>> BEGIN QUOTED TEXT

# Failed Backyard reno - Heeeeelp Please



## situman (Nov 3, 2020)

Hi Everyone,

So my backyard is a disaster after killing off the grass late July and trying to renovate it. After the 2 giant storms, the yard is just coming in too slowly. On top of the broad leafs like crabgrass (which Im not concerned about at all), I am seeing poa a germinating all over the place.

Should I just throw down Prodiamine right now to prevent more Poa and push the grass that did germinate?

Other nuclear option is to gly the yard, throw down prodiamine and do dormant seeding around Jan/Feb? I do believe there will be enough dead grasses that the yard wont become a muddy mess over the winter if I take this option.

Any other suggestions? My yard has about 30% coverage and fairly thin coverage at best.


----------



## Deadlawn (Sep 8, 2020)

If you seeded in July, you chose probably the absolute worst time to seed. I believe most of LI is in Zone 7, so September would have been your optimal time for renovation. Earlier than that and crabgrass and other annual weeds will out compete your poor seedlings.

You could probably still seed PRG. Anything else and you should probably just wait for next September.


----------



## thin_concrete (Sep 11, 2020)

Prodiamine is a pre-emergent, so it won't do much for what's already popping up. Try nuking it again next year but throw down in September or so, as mentioned above.


----------



## Old Hickory (Aug 19, 2019)

Why are you thinking of nuclear options? Why not allow it to grow (fert and cut, spot spray) then reconsider your options in late winter? I also like the idea from @Deadlawn of seeding PRG to get you through 'til late winter.


----------



## Fraust (Apr 4, 2021)

Can you post pics of your yard?


----------



## situman (Nov 3, 2020)




----------



## situman (Nov 3, 2020)

Please excuse the mess. Lol


----------



## creediddy2021 (Mar 27, 2021)

If it were me I would dethatch and remove the dead grass and material and throw down bags of compost and reseed. Water heavy. It will come back. You can pick up 40 lbs of compost for $2-$3/bag.


----------



## g-man (Jun 15, 2017)

Do you have more images from July, August and Sept? It looks like there is germination in shade areas. What was your irrigation strategy?


----------



## situman (Nov 3, 2020)

g-man said:


> Do you have more images from July, August and Sept? It looks like there is germination in shade areas. What was your irrigation strategy?


No I was always in a rush so never took pictures but it did progress. I water about 3 times a day about 10 to 15 mins each session. All the light green areas are mostly poa and they stick out.


----------



## Deadlawn (Sep 8, 2020)

creediddy2021 said:


> If it were me I would dethatch and remove the dead grass and material and throw down bags of compost and reseed. Water heavy. It will come back. You can pick up 40 lbs of compost for $2-$3/bag.


^^^This. That area looks very sandy and barren.


----------



## Fraust (Apr 4, 2021)

I'm having some trouble putting together the full picture here. You mentioned you started killing off your grass in July, which is a perfectly acceptable time to start if you're planning to apply several rounds of glyphosate and fallow your soil before starting the seeding process. Are you saying that's what you did, and so you ended up putting seed down sometime later in August or did you actually put your seed down in July as well?

>> END QUOTED TEXT

### WRITTEN EXERCISE
Edit the lawn thread's passage from "## Old Hickory" to "through 'til late winter." so that "late winter" reads "early spring", and give the edited passage. The lines that follow come from a different source.

>> BEGIN DATASET ROWS

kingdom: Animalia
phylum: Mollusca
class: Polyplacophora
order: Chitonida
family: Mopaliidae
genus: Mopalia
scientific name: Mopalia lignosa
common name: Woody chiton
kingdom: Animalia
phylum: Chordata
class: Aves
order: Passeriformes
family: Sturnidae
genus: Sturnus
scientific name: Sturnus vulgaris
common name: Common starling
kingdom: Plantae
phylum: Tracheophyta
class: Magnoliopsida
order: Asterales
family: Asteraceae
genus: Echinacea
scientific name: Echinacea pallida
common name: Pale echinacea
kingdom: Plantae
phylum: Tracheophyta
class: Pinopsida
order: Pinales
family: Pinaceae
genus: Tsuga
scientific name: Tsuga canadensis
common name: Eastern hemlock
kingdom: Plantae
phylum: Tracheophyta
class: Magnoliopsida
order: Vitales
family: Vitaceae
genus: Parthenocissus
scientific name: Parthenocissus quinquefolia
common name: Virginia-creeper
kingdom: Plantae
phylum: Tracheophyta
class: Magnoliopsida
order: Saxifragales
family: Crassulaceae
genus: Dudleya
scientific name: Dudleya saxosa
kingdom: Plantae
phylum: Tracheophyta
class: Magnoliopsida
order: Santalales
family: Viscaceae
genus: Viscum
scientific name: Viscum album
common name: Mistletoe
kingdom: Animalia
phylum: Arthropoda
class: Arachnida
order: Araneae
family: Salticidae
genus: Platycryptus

>> END DATASET ROWS

### WRITTEN REPLY
## Old Hickory (Aug 19, 2019)

Why are you thinking of nuclear options? Why not allow it to grow (fert and cut, spot spray) then reconsider your options in early spring? I also like the idea from @Deadlawn of seeding PRG to get you through 'til early spring.